Passage to read:
Worth separating two problems that are tangled together here, because the post actually addresses both:

Agreement — do makers and business stakeholders ever agree what "good"/"ready" means? (a process gap)

Method — even when they try, is "threshold + test cases" a defensible way to answer it? (a measurement gap)

We can touch on both, but better not at length — just be explicit that there are two. Right now they're blended, so the reader doesn't notice.

If we're using this example to set the scene, let's be explicit about what it's actually doing: before we can talk about the evaluation method at all, there has to be agreement on what the agent does and doesn't do. That agreement is the foundation, and being clear about it here pays off later — coverage, guardrails, and reading failures by cause all build on it. As written, the example reads as a standalone "narrow your agent" tip rather than step one of that foundation.

adilei · 2026-06-20T07:53:44Z

+> The handful of requests you wrote during use-case scoping are a great starting point. Use them to seed the larger generated sets, so every evaluation run feeds rapid, evidence-based improvement instead of guesswork.
+{: .prompt-tip }
+
+#### Combine generated rows with must-work rows


This section speaks about two separate things, and it might read more clearly if we tease them apart: what should be tested (must-haves vs. broad coverage) and how we generate the cases (hand-curated vs. LLM-generated). Right now they're a bit interleaved, so the mapping between them is easy to miss.

One way to make it flow:

What you need: must-haves and broad coverage. (Ties back to the Q2 coverage point — must-haves carry high weight, broad coverage fills the long tail.)

How to produce each in the product: hand-write the must-haves manually, and lean on generated questions to scale broad coverage.

This also lines up nicely with the data-science doc — "Manual for precision, generated for coverage." So we could land it as one clear line: generate must-haves manually, use generated questions for coverage.

adilei · 2026-06-20T07:59:35Z

+| status of shippment New York to Tokyo | In Transit |
+| Give me the status and days in transit for the Chicago to London shipment. | In Transit; 4 days in transit |
+| Is the LA to London package on time or running late? | It is delayed |
+


Two things here:

Up to now we've used weight to mean importance (how much a failure matters). This section reuses the same word for density of test cases (how many rows a bucket gets). Same term, different meaning — that's confusing. Worth picking one.

Is it actually true that must-haves get more rows? If anything I'd expect fewer: a must-have that fails should arguably fail the whole test (that's the point of a must-have), so it doesn't need volume to gate. The nuance is you may still want a handful of phrasings to prove it holds under real-world wording. Either way, row-count feels like the wrong axis here — must-haves are about gating weight, not density.

Data shown:
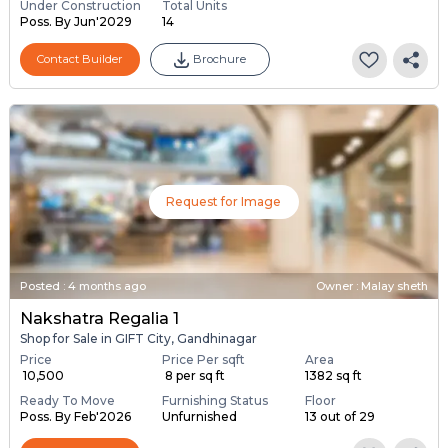
Under Construction
Total Units
Poss. By Jun'2029
14
Contact Builder
Brochure
Request for Image
Posted
:
4 months ago
Owner : Malay sheth
Nakshatra Regalia 1
Shop for Sale in GIFT City, Gandhinagar
Price
Price Per sqft
Area
₹ 10,500
₹ 8 per sq ft
1382 sq ft
Ready To Move
Furnishing Status
Floor
Poss. By Feb'2026
Unfurnished
13 out of 29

Required action 1:
Duplicate the part of the review thread starting with "Method — even" and going on through "reader doesn't notice.".
Required action 2:
Answer these questions from the review thread:
(a) What kind of gap does the reviewer call the "Method" problem?
(b) Which line does the reviewer quote from the data-science doc?
(c) Before the last section, what had the word "weight" been used to mean?
Required action 3:
Take the review thread on the evaluation write-up further from its last sentence.

Task output 1:
Method — even when they try, is "threshold + test cases" a defensible way to answer it? (a measurement gap)

We can touch on both, but better not at length — just be explicit that there are two. Right now they're blended, so the reader doesn't notice.

Task output 2:
(a) A measurement gap.
(b) "Manual for precision, generated for coverage."
(c) Importance: how much a failure matters.

Task output 3:
adilei · 2026-06-20T08:02:28Z

+A test row is only as good as the grader judging it. Copilot Studio's graders fall into two families, and the difference drives how you author your test content.
+
+| Family | Graders | Needs an expected output? |
+| --- | --- | --- |


"Deterministic (path and fact checks)" — "fact checks" is misleading. These graders (Exact match, Keyword match, Tool use) match the response against an expected value, keyword, or tool you supply. They confirm the answer conforms to a known key; they don't verify whether a claim is actually true. A reasonable reader will read "fact checking" as "the grader determines if the fact is correct," which isn't what's happening — the "fact" only counts as right because you already encoded the expected answer. Worth relabeling, e.g. "exact-value / path matching," to avoid implying truth-verification.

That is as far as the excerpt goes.